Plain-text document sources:

────────

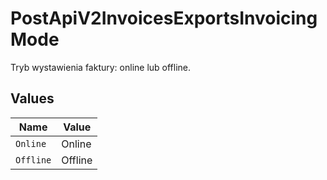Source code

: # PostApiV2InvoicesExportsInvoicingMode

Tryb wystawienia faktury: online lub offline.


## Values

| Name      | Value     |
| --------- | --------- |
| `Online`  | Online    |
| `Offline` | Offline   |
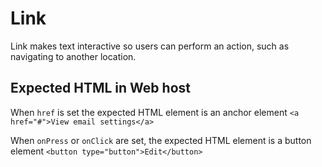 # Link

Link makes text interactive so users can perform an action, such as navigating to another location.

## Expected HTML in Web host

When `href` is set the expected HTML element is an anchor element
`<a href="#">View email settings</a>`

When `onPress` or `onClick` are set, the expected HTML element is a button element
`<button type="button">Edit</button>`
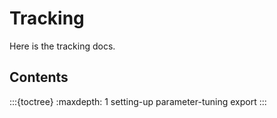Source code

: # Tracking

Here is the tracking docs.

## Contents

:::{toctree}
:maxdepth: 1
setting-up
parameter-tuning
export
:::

────────

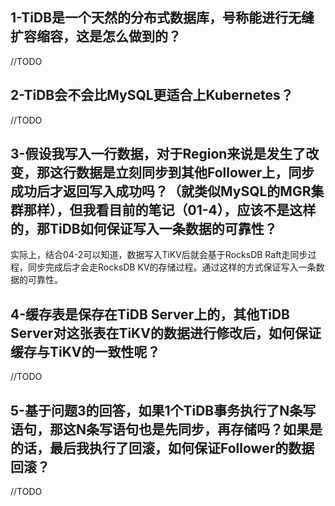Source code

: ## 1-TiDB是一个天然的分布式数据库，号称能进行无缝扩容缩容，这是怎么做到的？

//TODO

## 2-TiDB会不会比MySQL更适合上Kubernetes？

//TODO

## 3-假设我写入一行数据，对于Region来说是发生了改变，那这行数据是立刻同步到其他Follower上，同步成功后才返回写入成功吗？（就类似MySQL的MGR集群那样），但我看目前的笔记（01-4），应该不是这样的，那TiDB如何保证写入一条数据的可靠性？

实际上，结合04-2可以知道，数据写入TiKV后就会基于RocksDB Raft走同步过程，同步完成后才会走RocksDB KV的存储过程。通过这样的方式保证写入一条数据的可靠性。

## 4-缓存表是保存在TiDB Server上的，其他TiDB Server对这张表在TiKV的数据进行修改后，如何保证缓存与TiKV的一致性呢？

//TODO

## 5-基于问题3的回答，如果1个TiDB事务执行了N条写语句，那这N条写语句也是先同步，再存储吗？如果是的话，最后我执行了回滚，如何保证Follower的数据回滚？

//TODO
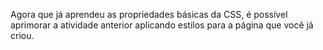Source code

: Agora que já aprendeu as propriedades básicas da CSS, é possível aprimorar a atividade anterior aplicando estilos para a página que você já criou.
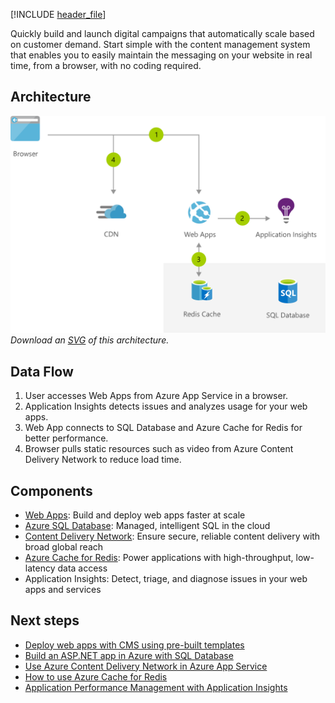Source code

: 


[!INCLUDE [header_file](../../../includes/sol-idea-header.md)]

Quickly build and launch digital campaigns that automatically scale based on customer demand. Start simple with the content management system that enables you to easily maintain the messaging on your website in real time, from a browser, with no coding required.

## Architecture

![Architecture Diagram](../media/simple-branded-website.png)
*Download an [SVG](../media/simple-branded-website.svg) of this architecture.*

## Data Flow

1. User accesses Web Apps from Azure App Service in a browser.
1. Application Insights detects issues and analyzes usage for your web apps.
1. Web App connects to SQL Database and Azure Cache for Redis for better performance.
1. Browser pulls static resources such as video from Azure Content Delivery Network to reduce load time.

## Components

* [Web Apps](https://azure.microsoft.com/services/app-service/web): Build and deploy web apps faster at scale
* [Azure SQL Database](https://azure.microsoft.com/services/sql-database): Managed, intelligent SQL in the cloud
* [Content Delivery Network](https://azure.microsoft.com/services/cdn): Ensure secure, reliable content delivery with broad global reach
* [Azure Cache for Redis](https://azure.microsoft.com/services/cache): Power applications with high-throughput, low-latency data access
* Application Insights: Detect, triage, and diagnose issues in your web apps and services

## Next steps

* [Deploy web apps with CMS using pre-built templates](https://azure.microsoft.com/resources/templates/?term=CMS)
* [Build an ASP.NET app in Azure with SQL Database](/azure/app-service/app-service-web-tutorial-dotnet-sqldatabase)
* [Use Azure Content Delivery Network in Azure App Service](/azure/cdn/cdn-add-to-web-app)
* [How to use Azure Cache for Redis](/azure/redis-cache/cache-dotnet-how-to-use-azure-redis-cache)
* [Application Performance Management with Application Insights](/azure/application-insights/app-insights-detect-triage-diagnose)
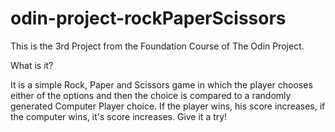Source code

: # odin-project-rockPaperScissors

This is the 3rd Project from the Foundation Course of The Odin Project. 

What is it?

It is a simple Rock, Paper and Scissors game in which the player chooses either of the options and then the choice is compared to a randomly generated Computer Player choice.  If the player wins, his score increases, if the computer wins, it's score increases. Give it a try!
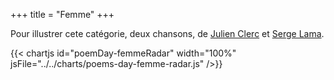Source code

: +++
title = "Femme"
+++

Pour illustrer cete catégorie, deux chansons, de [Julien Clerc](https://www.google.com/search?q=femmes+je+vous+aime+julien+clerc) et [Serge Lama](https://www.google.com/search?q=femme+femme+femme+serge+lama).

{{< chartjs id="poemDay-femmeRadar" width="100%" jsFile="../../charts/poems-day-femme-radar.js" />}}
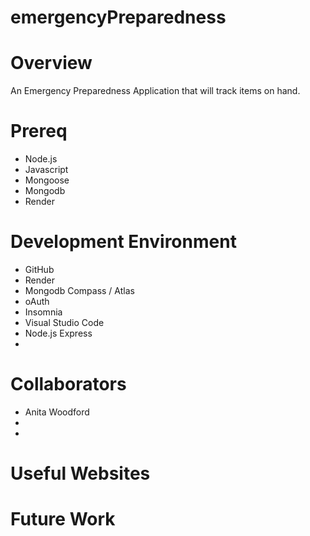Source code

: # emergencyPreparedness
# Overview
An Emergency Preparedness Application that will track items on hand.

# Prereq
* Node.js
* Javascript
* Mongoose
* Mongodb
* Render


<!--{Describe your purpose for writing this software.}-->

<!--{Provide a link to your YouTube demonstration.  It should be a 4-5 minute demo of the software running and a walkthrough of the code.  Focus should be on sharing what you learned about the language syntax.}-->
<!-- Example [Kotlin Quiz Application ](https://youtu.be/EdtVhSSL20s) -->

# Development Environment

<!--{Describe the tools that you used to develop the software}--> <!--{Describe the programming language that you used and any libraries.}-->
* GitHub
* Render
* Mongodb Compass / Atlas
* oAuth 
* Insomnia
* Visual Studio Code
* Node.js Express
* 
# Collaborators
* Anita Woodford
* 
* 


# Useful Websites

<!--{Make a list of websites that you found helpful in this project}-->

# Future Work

────────

**What the exercise asks**
Your reply is to repeat, unchanged, the lines above running from the one with "faster at scale" up to and including the one with "low-latency data access".

**Your response**
* [Web Apps](https://azure.microsoft.com/services/app-service/web): Build and deploy web apps faster at scale
* [Azure SQL Database](https://azure.microsoft.com/services/sql-database): Managed, intelligent SQL in the cloud
* [Content Delivery Network](https://azure.microsoft.com/services/cdn): Ensure secure, reliable content delivery with broad global reach
* [Azure Cache for Redis](https://azure.microsoft.com/services/cache): Power applications with high-throughput, low-latency data access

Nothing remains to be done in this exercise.